As people of faith, we need to listen carefully to Pope Francis and his predecessors and eventual successors.  We should avoid the temptation to filter his words through our own ideologies and American partisan politics.  We should recognize that often the pope speaks with the voice of the Good Shepherd. 

The third and final lesson from Peter challenges the first two: even though Peter was transformed by Easter and by Pentecost, he does not become perfect.  He is still fallible … still a disciple who sometimes fails.  In Peter’s epistle today, he instructs Christian slaves to endure suffering even when they don’t deserve it, offering their pain to Christ who also suffered undeservedly. This is a good spiritual message, bu Peter notably offers no advice and no challenge to enslavers, to slave masters, about their obligations.  It makes me wonder, if Peter had listened more closely to voices of Christian slaves in the first century, how different our history would look.

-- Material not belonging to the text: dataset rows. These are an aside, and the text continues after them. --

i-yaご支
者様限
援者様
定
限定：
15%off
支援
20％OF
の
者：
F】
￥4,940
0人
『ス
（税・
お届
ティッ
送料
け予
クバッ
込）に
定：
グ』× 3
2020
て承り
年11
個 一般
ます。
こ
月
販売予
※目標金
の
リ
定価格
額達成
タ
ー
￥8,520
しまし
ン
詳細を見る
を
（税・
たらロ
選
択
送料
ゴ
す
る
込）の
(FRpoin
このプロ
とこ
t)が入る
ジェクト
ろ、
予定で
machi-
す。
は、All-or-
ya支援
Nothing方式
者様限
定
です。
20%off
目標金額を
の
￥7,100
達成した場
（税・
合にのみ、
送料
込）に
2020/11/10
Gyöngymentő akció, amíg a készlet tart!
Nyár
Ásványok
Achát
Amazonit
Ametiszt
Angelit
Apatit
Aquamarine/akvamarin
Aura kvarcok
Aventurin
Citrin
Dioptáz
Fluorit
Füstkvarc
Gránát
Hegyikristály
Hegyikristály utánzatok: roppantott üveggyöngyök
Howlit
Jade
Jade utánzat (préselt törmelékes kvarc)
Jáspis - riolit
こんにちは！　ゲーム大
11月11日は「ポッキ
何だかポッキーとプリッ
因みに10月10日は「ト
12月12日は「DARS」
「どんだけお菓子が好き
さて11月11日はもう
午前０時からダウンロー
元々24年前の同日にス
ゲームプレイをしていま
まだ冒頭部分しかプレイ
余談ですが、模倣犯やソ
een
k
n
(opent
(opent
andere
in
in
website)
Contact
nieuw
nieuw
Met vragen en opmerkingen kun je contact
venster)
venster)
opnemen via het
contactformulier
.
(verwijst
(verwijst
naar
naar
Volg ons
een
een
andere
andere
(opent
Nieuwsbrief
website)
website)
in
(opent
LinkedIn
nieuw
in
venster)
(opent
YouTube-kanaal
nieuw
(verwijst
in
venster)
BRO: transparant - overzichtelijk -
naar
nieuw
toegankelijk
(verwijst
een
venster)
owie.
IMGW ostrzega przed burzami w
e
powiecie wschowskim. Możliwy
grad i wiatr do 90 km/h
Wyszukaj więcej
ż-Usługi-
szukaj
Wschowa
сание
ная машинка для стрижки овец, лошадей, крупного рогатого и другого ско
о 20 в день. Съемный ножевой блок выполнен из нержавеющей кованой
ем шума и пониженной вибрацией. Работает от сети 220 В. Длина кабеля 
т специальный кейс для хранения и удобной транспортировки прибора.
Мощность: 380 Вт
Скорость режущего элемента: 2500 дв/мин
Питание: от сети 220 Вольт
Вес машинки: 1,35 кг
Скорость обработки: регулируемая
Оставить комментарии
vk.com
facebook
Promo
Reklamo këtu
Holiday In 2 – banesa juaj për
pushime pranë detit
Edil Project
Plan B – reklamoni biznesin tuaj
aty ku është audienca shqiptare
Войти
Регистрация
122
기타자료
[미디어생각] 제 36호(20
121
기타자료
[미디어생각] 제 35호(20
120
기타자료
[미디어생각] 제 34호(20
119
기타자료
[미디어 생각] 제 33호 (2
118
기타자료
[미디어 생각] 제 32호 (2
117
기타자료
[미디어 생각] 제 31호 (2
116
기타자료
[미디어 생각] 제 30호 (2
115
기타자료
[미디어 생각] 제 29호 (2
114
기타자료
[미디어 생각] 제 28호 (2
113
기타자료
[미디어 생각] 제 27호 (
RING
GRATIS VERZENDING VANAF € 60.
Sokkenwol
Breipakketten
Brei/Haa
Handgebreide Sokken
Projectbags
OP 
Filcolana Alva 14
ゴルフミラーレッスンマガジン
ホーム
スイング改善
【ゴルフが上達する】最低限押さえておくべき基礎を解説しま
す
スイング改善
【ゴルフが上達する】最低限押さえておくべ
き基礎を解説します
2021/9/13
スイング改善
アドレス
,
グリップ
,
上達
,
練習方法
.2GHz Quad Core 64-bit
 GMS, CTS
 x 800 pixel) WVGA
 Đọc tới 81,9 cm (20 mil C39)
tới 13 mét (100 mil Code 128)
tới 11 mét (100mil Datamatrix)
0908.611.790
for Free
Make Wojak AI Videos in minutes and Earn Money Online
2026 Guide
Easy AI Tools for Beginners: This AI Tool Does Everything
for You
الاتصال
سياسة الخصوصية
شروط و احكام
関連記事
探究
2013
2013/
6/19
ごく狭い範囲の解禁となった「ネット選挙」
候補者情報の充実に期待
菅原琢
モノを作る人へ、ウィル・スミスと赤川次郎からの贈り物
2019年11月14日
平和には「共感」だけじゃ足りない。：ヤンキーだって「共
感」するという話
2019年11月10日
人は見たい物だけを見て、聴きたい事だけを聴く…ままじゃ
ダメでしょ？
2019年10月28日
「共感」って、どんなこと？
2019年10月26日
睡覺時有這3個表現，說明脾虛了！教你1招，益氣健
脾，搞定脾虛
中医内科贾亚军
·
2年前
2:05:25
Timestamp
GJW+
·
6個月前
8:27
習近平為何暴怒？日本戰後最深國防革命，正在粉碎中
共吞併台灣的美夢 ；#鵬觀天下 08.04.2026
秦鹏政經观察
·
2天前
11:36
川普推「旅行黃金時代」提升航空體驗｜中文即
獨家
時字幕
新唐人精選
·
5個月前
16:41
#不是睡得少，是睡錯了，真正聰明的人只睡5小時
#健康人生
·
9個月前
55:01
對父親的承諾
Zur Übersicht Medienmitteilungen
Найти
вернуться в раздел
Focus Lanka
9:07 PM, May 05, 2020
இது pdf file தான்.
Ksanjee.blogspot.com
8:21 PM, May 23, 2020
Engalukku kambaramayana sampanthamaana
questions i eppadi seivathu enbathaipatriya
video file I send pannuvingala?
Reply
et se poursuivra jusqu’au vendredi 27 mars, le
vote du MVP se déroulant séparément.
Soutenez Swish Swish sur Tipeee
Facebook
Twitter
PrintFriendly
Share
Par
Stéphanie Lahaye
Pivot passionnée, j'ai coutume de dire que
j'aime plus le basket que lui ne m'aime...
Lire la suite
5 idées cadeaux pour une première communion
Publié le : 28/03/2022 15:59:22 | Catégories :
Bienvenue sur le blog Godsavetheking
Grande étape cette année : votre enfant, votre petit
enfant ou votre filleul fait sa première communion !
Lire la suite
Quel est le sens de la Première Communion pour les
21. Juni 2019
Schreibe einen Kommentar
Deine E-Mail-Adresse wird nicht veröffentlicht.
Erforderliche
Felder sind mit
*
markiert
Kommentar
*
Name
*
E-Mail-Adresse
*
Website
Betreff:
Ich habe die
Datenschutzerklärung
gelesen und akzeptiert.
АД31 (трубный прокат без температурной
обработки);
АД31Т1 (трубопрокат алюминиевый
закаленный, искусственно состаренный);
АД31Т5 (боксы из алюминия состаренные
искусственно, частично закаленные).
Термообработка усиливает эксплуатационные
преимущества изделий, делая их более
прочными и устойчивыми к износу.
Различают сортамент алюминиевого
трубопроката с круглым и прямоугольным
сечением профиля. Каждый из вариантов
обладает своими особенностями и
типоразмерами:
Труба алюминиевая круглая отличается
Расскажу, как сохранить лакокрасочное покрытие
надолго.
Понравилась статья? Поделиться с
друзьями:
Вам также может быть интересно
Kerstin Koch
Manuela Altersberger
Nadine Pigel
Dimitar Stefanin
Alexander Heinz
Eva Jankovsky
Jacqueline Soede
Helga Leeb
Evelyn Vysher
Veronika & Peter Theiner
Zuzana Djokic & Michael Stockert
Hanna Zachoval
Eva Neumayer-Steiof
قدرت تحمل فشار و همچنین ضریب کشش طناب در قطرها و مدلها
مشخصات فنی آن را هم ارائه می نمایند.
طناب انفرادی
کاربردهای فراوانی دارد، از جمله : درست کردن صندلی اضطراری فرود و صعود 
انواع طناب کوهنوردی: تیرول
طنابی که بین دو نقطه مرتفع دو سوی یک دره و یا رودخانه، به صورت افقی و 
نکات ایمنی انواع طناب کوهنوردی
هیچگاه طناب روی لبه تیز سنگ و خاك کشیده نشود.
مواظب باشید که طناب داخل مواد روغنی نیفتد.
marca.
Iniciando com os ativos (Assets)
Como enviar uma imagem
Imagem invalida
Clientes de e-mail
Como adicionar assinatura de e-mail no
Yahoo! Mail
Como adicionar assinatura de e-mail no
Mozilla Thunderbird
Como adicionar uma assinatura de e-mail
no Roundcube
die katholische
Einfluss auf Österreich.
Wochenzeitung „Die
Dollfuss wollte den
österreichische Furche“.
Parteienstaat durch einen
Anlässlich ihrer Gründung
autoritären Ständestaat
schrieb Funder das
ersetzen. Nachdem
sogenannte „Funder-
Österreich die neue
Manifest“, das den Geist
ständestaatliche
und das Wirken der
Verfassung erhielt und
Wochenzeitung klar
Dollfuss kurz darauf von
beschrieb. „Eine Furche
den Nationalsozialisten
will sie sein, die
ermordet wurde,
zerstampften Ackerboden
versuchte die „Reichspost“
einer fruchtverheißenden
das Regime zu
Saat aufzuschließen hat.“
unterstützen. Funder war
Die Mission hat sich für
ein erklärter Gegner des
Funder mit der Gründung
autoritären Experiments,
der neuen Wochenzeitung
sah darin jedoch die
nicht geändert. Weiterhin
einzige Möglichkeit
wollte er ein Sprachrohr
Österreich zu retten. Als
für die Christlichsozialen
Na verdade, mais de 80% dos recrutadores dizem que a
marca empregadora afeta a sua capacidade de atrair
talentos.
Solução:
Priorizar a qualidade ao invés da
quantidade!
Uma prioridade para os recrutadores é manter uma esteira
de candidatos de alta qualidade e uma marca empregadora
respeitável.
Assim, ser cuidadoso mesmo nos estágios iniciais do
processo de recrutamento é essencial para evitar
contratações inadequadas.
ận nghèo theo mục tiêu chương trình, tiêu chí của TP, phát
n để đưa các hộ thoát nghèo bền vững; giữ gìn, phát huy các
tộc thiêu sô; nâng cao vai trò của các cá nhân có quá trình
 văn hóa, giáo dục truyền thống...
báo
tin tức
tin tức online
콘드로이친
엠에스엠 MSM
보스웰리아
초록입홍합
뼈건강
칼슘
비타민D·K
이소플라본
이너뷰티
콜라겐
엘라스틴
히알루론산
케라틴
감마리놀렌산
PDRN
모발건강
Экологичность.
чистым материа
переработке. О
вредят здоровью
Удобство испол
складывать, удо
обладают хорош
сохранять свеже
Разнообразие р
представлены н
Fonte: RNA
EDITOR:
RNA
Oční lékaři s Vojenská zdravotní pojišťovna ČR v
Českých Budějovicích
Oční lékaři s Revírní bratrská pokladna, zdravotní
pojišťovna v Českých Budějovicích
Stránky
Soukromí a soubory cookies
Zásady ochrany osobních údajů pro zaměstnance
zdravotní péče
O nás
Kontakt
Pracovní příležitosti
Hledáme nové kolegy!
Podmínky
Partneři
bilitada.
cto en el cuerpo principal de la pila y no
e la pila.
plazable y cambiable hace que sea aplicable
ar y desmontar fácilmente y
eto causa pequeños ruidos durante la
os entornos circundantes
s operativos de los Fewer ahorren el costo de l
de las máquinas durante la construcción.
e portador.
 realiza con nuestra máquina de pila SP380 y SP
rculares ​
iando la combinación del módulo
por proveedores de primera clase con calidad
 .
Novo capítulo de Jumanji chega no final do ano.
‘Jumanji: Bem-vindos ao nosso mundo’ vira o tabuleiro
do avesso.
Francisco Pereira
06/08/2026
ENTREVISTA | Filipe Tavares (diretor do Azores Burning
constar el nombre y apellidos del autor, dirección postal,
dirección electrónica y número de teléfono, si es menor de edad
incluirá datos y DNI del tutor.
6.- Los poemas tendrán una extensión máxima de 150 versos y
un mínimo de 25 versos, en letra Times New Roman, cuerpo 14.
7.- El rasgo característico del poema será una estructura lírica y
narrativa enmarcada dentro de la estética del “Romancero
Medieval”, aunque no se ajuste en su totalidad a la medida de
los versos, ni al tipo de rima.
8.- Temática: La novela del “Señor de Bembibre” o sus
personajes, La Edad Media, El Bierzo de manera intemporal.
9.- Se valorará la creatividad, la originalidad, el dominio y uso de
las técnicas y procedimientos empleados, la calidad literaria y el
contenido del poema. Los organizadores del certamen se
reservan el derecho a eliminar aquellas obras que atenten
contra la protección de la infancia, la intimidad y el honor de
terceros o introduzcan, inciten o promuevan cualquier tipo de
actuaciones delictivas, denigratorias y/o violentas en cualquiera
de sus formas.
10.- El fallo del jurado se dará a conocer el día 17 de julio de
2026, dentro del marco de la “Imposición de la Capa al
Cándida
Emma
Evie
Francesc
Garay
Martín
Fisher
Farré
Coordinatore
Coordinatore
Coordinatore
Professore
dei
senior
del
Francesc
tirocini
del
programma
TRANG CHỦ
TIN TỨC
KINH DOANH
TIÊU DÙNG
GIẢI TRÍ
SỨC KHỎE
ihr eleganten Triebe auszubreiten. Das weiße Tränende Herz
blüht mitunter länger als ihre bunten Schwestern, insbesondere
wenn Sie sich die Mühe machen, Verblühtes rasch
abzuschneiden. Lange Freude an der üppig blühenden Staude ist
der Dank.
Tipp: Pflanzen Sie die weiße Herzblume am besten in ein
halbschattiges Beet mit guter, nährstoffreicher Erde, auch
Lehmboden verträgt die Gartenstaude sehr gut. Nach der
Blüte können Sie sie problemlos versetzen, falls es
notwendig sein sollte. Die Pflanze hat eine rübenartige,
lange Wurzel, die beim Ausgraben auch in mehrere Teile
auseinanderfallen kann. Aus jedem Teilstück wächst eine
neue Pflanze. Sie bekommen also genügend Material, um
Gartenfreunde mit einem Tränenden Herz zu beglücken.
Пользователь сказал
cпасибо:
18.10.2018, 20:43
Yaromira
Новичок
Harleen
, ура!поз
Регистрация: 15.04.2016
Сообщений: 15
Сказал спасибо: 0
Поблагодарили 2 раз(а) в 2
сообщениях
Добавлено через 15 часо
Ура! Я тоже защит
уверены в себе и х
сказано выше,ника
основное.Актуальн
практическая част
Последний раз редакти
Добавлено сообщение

The voice of the Good Shepherd is also speaking to us through the smallest voices, the most marginalized, the enslaved, the despised and forgotten.  We need to listen intently for His voice speaking to us from on high and from below. 

God bless us and may Christ’s resurrection give us all ears to hear the voice of the Good Shepherd.  For He calls us all by name.  Even when we walk through the valley of the shadow death, we shall fear no evil; for He is by our side.